I hacked off a few pieces, then got to work on the shit-novel, to bring some relaxation into my hectic life. I pumped out page after page. The lover of Tinderbox Cottage now had the husband and wife prisoner at Peppercorn Cottage, and he proceeded to tell them his life story — in justification for his bizarre behaviour — which included three murders for which he’d not so far been apprehended, though the worst atrocity was when he’d held a red admiral butterfly captive in a cellar and forced it to listen to similar confessions before pulling its wings off and then setting it free. I got three and a half pages but of that. The tension was mounting because, his shotgun being double-barrelled, no one knew whether or not he was going to make it five murders. I was almost sweating myself. Then the police surrounded the place and there was a siege, in which every nettle and blade of grass was an accessory after the fact.

At one stage they heard a scuffle and thought he was coming out to give himself up, but it was only a couple of rats fighting over a piece of bread. To keep the shotgun-lover calm, a policeman began to tell his life story through the door, about how he’d been underprivileged and poor, how he’d studied at home, but mostly at night school, and worked himself up the educational ladder as far as nine O levels and then joined the police force because he wanted that sense of belonging that you only got in the army or with the lads in blue. And he wasn’t disappointed. He’d do the same again, because life was worth living, no matter who you were, though a rise in pay would never be unwelcome, because he’d got a wife and two kids. On the other hand, he also had a Vauxhall Viva and a nice flat in a police block and perhaps (fumbling for his wallet), ‘you’d like to see a photo of my two kids taken at Morecambe last year …?’

This drivel continued for ten more pages, because the policeman had a lot to say about catching burglars and punching skinheads (with which no reader can disagree) or chasing terrorists when they landed from the Middle East at London Airport.

I could end the book any time because there were two hundred pages on the table, but I went on and on. One policeman, having pissed into the nearby stream, suggested to his superior officer that they withdraw from the vicinity and send a gunboat. He is commended for his sense of humour, then told to go back to the mobile canteen for an extra mug of tea and a Mars Bar.

I went into the mind of the man with the shotgun, who told his prisoners about how he believed in God, otherwise he wouldn’t be so ready to kill them, would he?
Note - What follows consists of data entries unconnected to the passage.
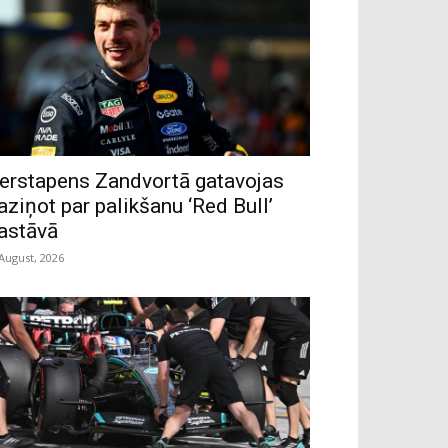
erstapens Zandvortā gatavojas
aziņot par palikšanu ‘Red Bull’
astāvā
 August, 2026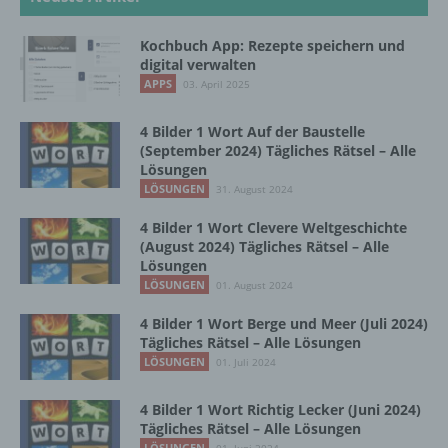
automatisierter Verfahren ausgeführte
Vorgang oder jede solche Vorgangsreihe im
Kochbuch App: Rezepte speichern und
Zusammenhang mit personenbezogenen
digital verwalten
Daten wie das Erheben, das Erfassen, die
APPS
Organisation, das Ordnen, die Speicherung,
03. April 2025
die Anpassung oder Veränderung, das
Auslesen, das Abfragen, die Verwendung,
4 Bilder 1 Wort Auf der Baustelle
die Offenlegung durch Übermittlung,
(September 2024) Tägliches Rätsel – Alle
Verbreitung oder eine andere Form der
Lösungen
Bereitstellung, den Abgleich oder die
LÖSUNGEN
31. August 2024
Verknüpfung, die Einschränkung, das
Löschen oder die Vernichtung.
4 Bilder 1 Wort Clevere Weltgeschichte
(August 2024) Tägliches Rätsel – Alle
Lösungen
LÖSUNGEN
01. August 2024
d) Einschränkung der Verarbeitung
4 Bilder 1 Wort Berge und Meer (Juli 2024)
Einschränkung der Verarbeitung ist die
Tägliches Rätsel – Alle Lösungen
Markierung gespeicherter
LÖSUNGEN
01. Juli 2024
personenbezogener Daten mit dem Ziel, ihre
künftige Verarbeitung einzuschränken.
4 Bilder 1 Wort Richtig Lecker (Juni 2024)
Tägliches Rätsel – Alle Lösungen
LÖSUNGEN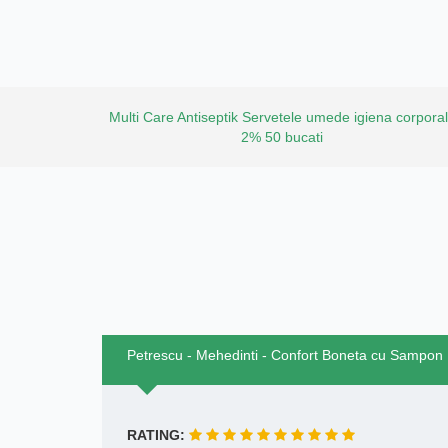
Multi Care Antiseptik Servetele umede igiena corpora
2% 50 bucati
Petrescu - Mehedinti - Confort Boneta cu Sampon
RATING: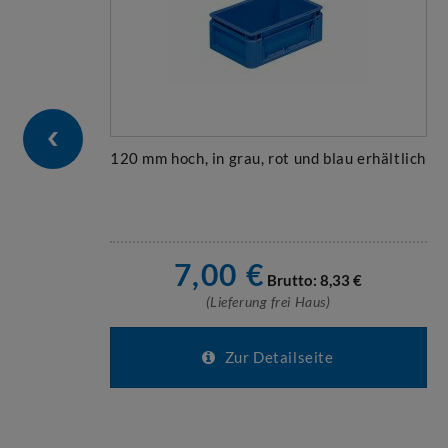
120 mm hoch, in grau, rot und blau erhältlich
7,00
€
Brutto:
8,33
€
(Lieferung frei Haus)
Zur Detailseite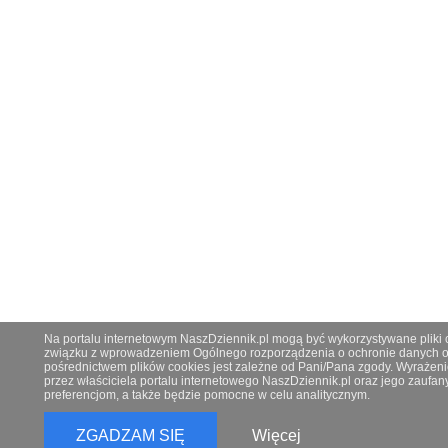
Na portalu internetowym NaszDziennik.pl mogą być wykorzystywane pliki co
związku z wprowadzeniem Ogólnego rozporządzenia o ochronie danych os
pośrednictwem plików cookies jest zależne od Pani/Pana zgody. Wyrażeni
przez właściciela portalu internetowego NaszDziennik.pl oraz jego zauf
preferencjom, a także będzie pomocne w celu analitycznym.
ZGADZAM SIĘ
Więcej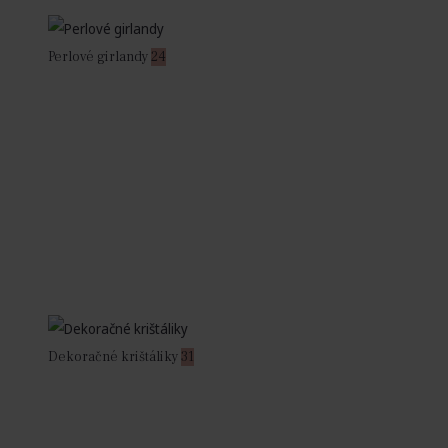
Perlové girlandy
24
Dekoračné krištáliky
31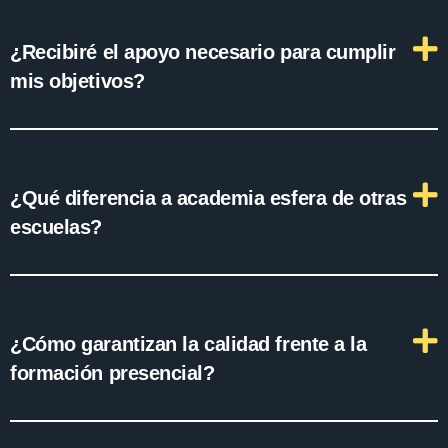
¿Recibiré el apoyo necesario para cumplir
mis objetivos?
¿Qué diferencia a academia esfera de otras
escuelas?
¿Cómo garantizan la calidad frente a la
formación presencial?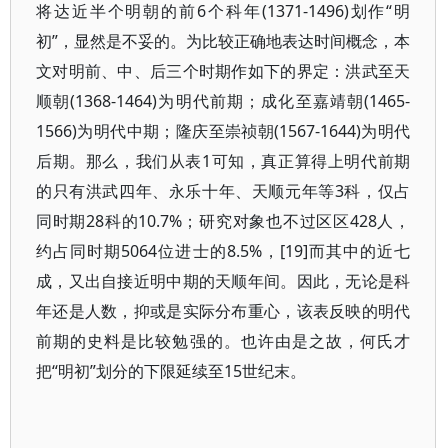
将达近半个明朝的前6个科年(1371-1496)划作“明
初”，显然是不妥的。为比较正确地表达时间概念，本
文对明前、中、后三个时期作如下的界定：洪武至天
顺朝(1368-1464)为明代前期；成化至嘉靖朝(1465-
1566)为明代中期；隆庆至崇祯朝(1567-1644)为明代
后期。那么，我们从表1可知，真正算得上明代前期
的只有洪武四年、永乐十年、天顺元年等3科，仅占
同时期28科的10.7%；研究对象也不过区区428人，
约占同时期5064位进士的8.5%，[19]而其中的近七
成，又出自接近明中期的天顺年间。因此，无论是科
年还是人数，抑或是实际分布重心，该表反映的明代
前期的史料是比较勉强的。也许由是之故，何氏才
把“明初”划分的下限延续至15世纪末。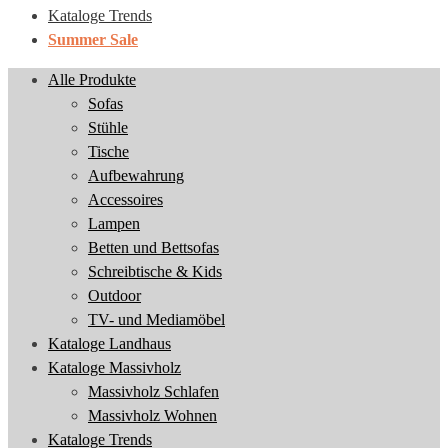
Kataloge Trends
Summer Sale
Alle Produkte
Sofas
Stühle
Tische
Aufbewahrung
Accessoires
Lampen
Betten und Bettsofas
Schreibtische & Kids
Outdoor
TV- und Mediamöbel
Kataloge Landhaus
Kataloge Massivholz
Massivholz Schlafen
Massivholz Wohnen
Kataloge Trends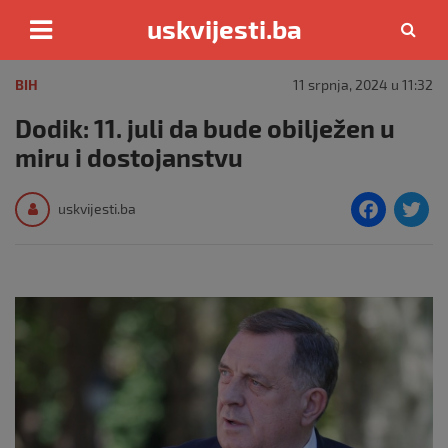
uskvijesti.ba
Skip
to
BIH
11 srpnja, 2024 u 11:32
content
Dodik: 11. juli da bude obilježen u
miru i dostojanstvu
F
T
uskvijesti.ba
a
c
i
e
e
b
o
o
k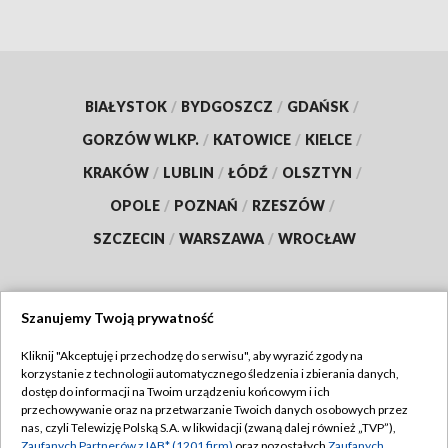
BIAŁYSTOK
/
BYDGOSZCZ
/
GDAŃSK
/
GORZÓW WLKP.
/
KATOWICE
/
KIELCE
/
KRAKÓW
/
LUBLIN
/
ŁÓDŹ
/
OLSZTYN
/
OPOLE
/
POZNAŃ
/
RZESZÓW
/
SZCZECIN
/
WARSZAWA
/
WROCŁAW
Szanujemy Twoją prywatność
Dołącz do nas:
Kliknij "Akceptuję i przechodzę do serwisu", aby wyrazić zgody na
korzystanie z technologii automatycznego śledzenia i zbierania danych,
TVP
dostęp do informacji na Twoim urządzeniu końcowym i ich
Abonament TVP
przechowywanie oraz na przetwarzanie Twoich danych osobowych przez
Regulamin TVP
nas, czyli Telewizję Polską S.A. w likwidacji (zwaną dalej również „TVP”),
Emisja w TVP
Zaufanych Partnerów z IAB* (1201 firm)
oraz pozostałych
Zaufanych
Polityka prywatności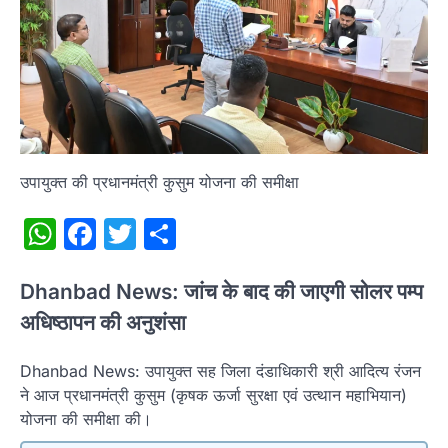
उपायुक्त की प्रधानमंत्री कुसुम योजना की समीक्षा
WhatsApp
Facebook
Twitter
Share
Dhanbad News: जांच के बाद की जाएगी सोलर पम्प
अधिष्ठापन की अनुशंसा
Dhanbad News: उपायुक्त सह जिला दंडाधिकारी श्री आदित्य रंजन
ने आज प्रधानमंत्री कुसुम (कृषक ऊर्जा सुरक्षा एवं उत्थान महाभियान)
योजना की समीक्षा की।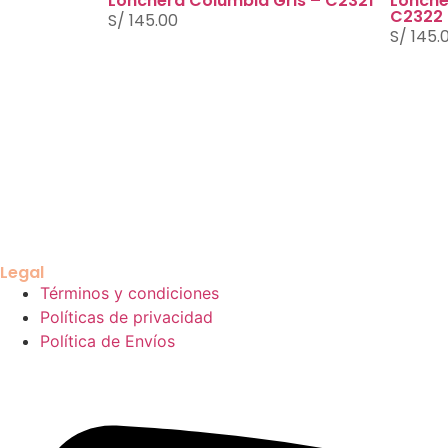
Lonchera Columbia Gris – C2321
Lonche
C2322
S/
145.00
S/
145.
Legal
Términos y condiciones
Políticas de privacidad
Política de Envíos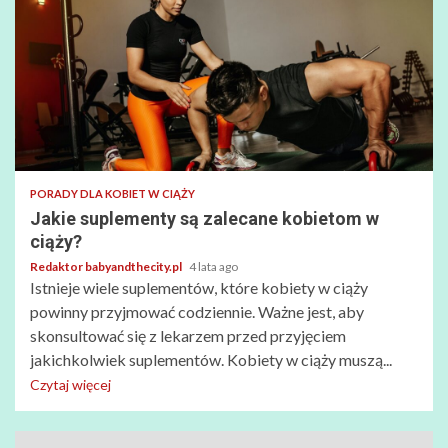
PORADY DLA KOBIET W CIĄŻY
Jakie suplementy są zalecane kobietom w
ciąży?
Redaktor babyandthecity.pl
4 lata ago
Istnieje wiele suplementów, które kobiety w ciąży
powinny przyjmować codziennie. Ważne jest, aby
skonsultować się z lekarzem przed przyjęciem
jakichkolwiek suplementów. Kobiety w ciąży muszą...
Czytaj więcej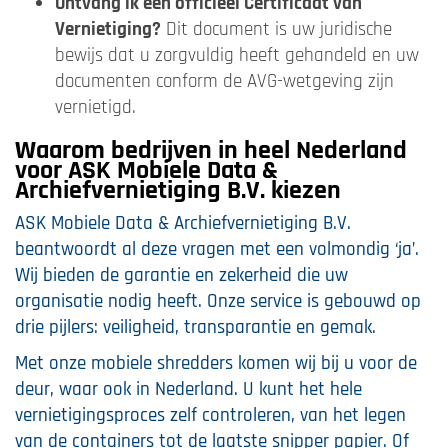
Ontvang ik een officieel Certificaat van
Vernietiging?
Dit document is uw juridische
bewijs dat u zorgvuldig heeft gehandeld en uw
documenten conform de AVG-wetgeving zijn
vernietigd.
Waarom bedrijven in heel Nederland
voor ASK Mobiele Data &
Archiefvernietiging B.V. kiezen
ASK Mobiele Data & Archiefvernietiging B.V.
beantwoordt al deze vragen met een volmondig ‘ja’.
Wij bieden de garantie en zekerheid die uw
organisatie nodig heeft. Onze service is gebouwd op
drie pijlers: veiligheid, transparantie en gemak.
Met onze mobiele shredders komen wij bij u voor de
deur, waar ook in Nederland. U kunt het hele
vernietigingsproces zelf controleren, van het legen
van de containers tot de laatste snipper papier. Of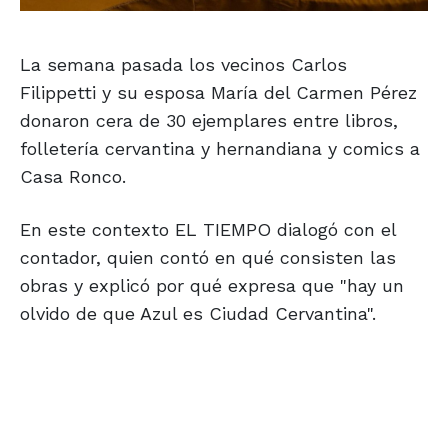
La semana pasada los vecinos Carlos
Filippetti y su esposa María del Carmen Pérez
donaron cera de 30 ejemplares entre libros,
folletería cervantina y hernandiana y comics a
Casa Ronco.
En este contexto EL TIEMPO dialogó con el
contador, quien contó en qué consisten las
obras y explicó por qué expresa que "hay un
olvido de que Azul es Ciudad Cervantina".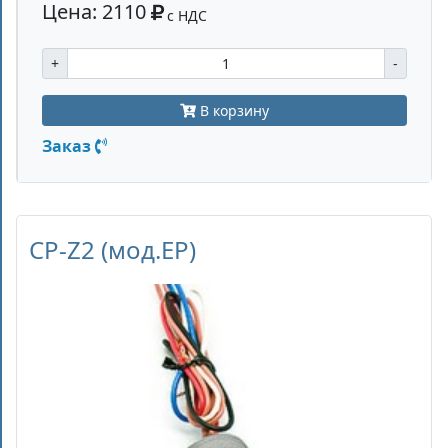
Цена: 2110
с НДС
+
-
В корзину
Заказ
CP-Z2 (мод.EP)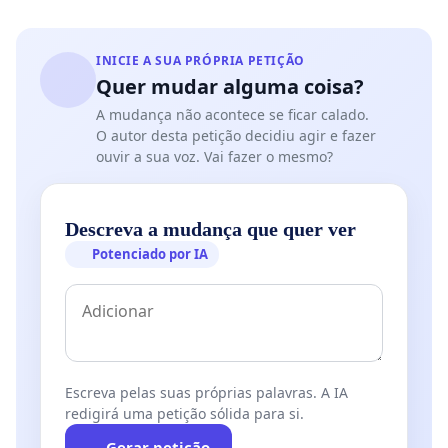
INICIE A SUA PRÓPRIA PETIÇÃO
Quer mudar alguma coisa?
A mudança não acontece se ficar calado.
O autor desta petição decidiu agir e fazer
ouvir a sua voz. Vai fazer o mesmo?
Descreva a mudança que quer ver
Potenciado por IA
Escreva pelas suas próprias palavras. A IA
redigirá uma petição sólida para si.
Gerar petição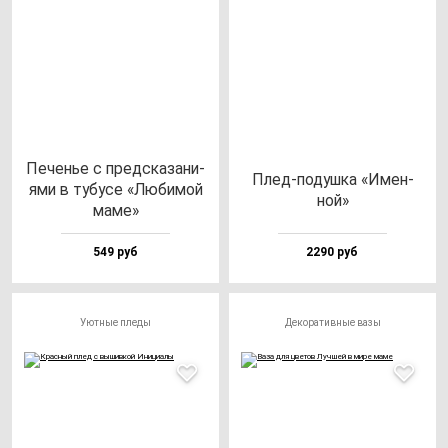
Печенье с пред­ска­за­ни­
Плед-по­душ­ка «Имен­
ями в ту­бу­се «Люби­мой
ной»
ма­ме»
549 руб
2290 руб
Уютные пледы
Декоративные вазы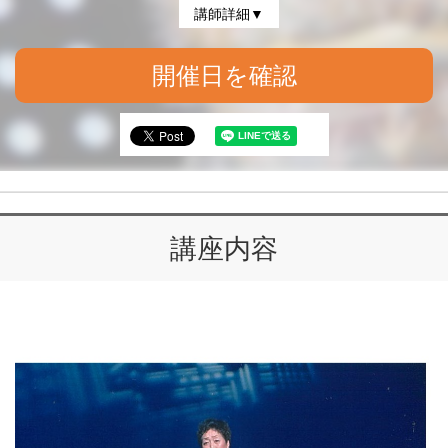
講師詳細▼
開催日を確認
講座内容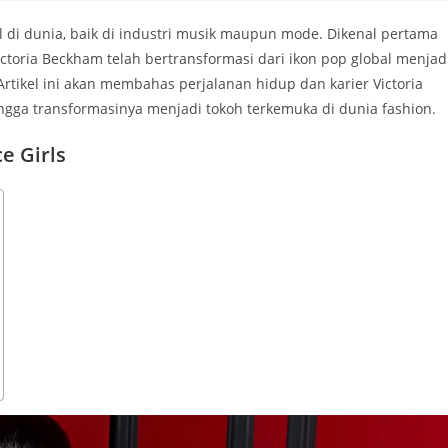
l di dunia, baik di industri musik maupun mode. Dikenal pertama
Victoria Beckham telah bertransformasi dari ikon pop global menjad
Artikel ini akan membahas perjalanan hidup dan karier Victoria
gga transformasinya menjadi tokoh terkemuka di dunia fashion.
e Girls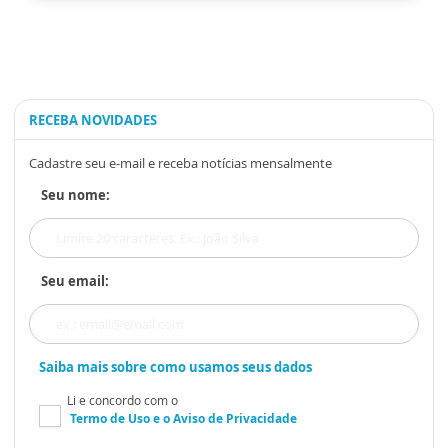
RECEBA NOVIDADES
Cadastre seu e-mail e receba notícias mensalmente
Seu nome:
Seu email:
Saiba mais sobre como usamos seus dados
Li e concordo com o
Termo de Uso
e o
Aviso de Privacidade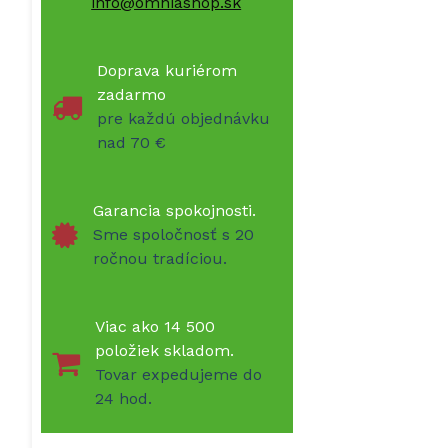
info@omniashop.sk
Doprava kuriérom
zadarmo
pre každú objednávku
nad 70 €
Garancia spokojnosti.
Sme spoločnosť s 20
ročnou tradíciou.
Viac ako 14 500
položiek skladom.
Tovar expedujeme do
24 hod.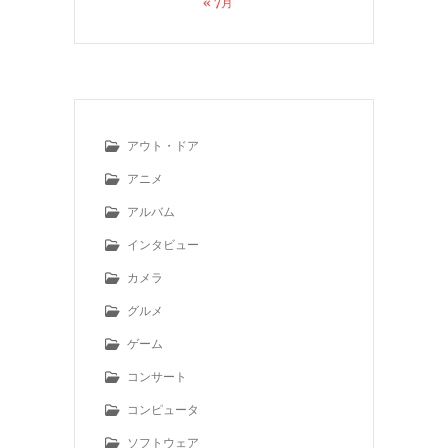
« 7月
アウト・ドア
アニメ
アルバム
インタビュー
カメラ
グルメ
ゲーム
コンサート
コンピュータ
ソフトウェア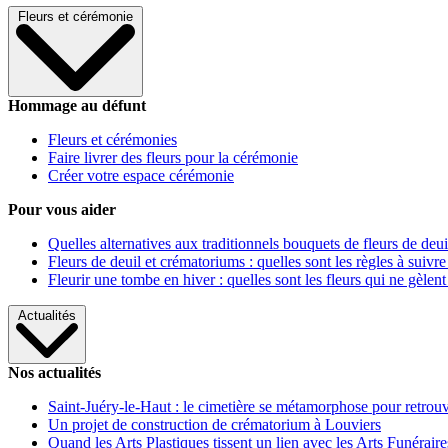
Fleurs et cérémonie
Hommage au défunt
Fleurs et cérémonies
Faire livrer des fleurs pour la cérémonie
Créer votre espace cérémonie
Pour vous aider
Quelles alternatives aux traditionnels bouquets de fleurs de deui
Fleurs de deuil et crématoriums : quelles sont les règles à suivre
Fleurir une tombe en hiver : quelles sont les fleurs qui ne gèlent
Actualités
Nos actualités
Saint-Juéry-le-Haut : le cimetière se métamorphose pour retrouv
Un projet de construction de crématorium à Louviers
Quand les Arts Plastiques tissent un lien avec les Arts Funéraire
He felt a great loneliness at the middle of himself. He dreamed of falling through it, and woke up screaming. It was a hole he could only fill with a holocaust. God is love, not emptiness.

‘Yes, sir, but you ought to put that shotgun down, you know.’ The policeman perspired under the searchlights. His wallet was sopping. The argument about God went on. Everyone was waiting. It was on television. The woman hostage began to have a baby. More arc lights were brought up. A chopper hovered overhead. The Japanese television rights were sold. When a camera lens came through the window the husband and lover joined forces and attacked it with hammers because the fees weren’t high enough. They tied a message to a rat and sent it to their agent waiting up the hill with a lump of cheese. But, unknown to any of them, a third, fourth and fifth camera took a film of their religious and human objections to having the world pry on them at this fraught time. They decided to brook no encroachment on the universal theme of the birth of a New Man but, dear reader, it availed them not — believe you me. Thomas à Becket was killed when a tip-up juggernaut shed its load of words.